Save the whales! Screw the people!

It's a tiny island, and people feel strongly about things. The place is so beautiful, so fruitful, so productive-- the history is fraught with racial blow-ups and slow simmers but ribboned with intermarriages and cross-cultural pot-melting-- and there is nowhere on earth like it. People born here either want to stay here forever, or run for the hills of the mainland. People on the mainland fantasize about the crashing waves and tropical breezes and long to move here finally. And then do, and find it provincial, stubborn and unaccommodating. But no denying the shocking fertility of the earth, with our passionfruit vines coiling up the electrical wires, and the unique-- sacred-- diversity of the reefs. There was even a shark in the baby pond recently, along with the usual endangered seals, endangered turtles, rare octopuses, leaping black crabs, revolting sea slugs, and las vegas show-girl lobsters.

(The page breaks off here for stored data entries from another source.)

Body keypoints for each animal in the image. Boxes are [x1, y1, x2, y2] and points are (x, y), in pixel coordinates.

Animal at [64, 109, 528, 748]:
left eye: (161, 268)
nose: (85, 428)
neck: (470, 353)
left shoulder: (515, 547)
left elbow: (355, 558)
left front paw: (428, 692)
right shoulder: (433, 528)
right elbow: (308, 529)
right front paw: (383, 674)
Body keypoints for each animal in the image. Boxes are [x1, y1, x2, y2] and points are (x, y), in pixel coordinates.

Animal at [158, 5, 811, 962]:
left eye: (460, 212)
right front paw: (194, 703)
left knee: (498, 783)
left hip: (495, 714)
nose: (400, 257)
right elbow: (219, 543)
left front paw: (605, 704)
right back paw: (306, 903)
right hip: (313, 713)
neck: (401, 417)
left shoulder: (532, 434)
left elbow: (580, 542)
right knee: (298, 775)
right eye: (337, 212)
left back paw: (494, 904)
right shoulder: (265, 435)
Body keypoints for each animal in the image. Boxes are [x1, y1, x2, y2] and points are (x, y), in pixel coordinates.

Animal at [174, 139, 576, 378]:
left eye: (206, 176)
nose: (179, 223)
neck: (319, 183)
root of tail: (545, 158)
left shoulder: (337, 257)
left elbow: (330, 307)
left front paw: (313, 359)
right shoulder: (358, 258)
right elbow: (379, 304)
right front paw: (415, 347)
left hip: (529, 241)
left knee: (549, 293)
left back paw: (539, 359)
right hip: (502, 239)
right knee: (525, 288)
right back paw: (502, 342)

So today at playgroup Skyla said, "did you hear they're trying to turn all of Kauai and Niihau into a whale sanctuary? No more beaches, no more fishing, no more people in the water at all!"
This I had to google.
http://islandbreath.blogspot.com/2010/07/expand-hawaii-whale-sanctuary.html
is what came up.

Diana "for Mayor" Labedz with the Surfrider Foundation present these recommendations for the extant Whale Sanctuary to adopt:
The stated aims: expand the whale sanctuary to include, according to the little map on the site, everything north of Kekaha on the west side, enforce sanctuary speed limits, establish noise limits, ensure whale sanctuary involvement in issuing pollution permits, close "Designated areas of the Hawaiian Humpback Whale Sanctuary... to commercial or recreational fishing." Also, limit fishing nets, establish a whale rehab center, have a transparent budget, have the sanctuary board be representative of the island's population, and ensure enforcement support.

Most of that sounds fantastic-- sure! Build a humane society for whales! Yes, ban ear-drum blasting sonar! Sure, make people responsible for their equipment. If money grew on brain coral, go for it! But recreational fishing limitations?

Why would you, Ms. Diana-for-Mayor, antagonize the local populations in that way? Local fishermen want the ocean to be healthy, and they could be your strongest supporters if you were able to bring them into the effort rather than alienate them. What incentive do they have to help this process if you are hoping to restrict their right to fish for subsistence? Isn't there a middle road-- for example, requiring fishing licenses to limit takes rather than a flat-out ban?

Haole transplant projects like this-- blowing up the superferry, booting out the GMOs, blockading bike paths-- are so divisive in the community. Yes, the superferry needed to go through the proper environmental impact check-ups. Yes Monsanto planted vast swaths of non-food monoculture-- it's not that the issues are completely imaginary. But loud angry people with lots of disposable income and free time approach the problem solving so abrasively and with such disregard for local culture, history and values that little differences like race and income become enormous political hurdles.

Comments

  1. Oh, how I miss the drama! Your words bring me back to the complexities of island life. I feel a twinge of homesickness. miss you

    ReplyDelete
  2. Drama is the right word here....you write so great with pictures & feelings....will you run for mayor...someday?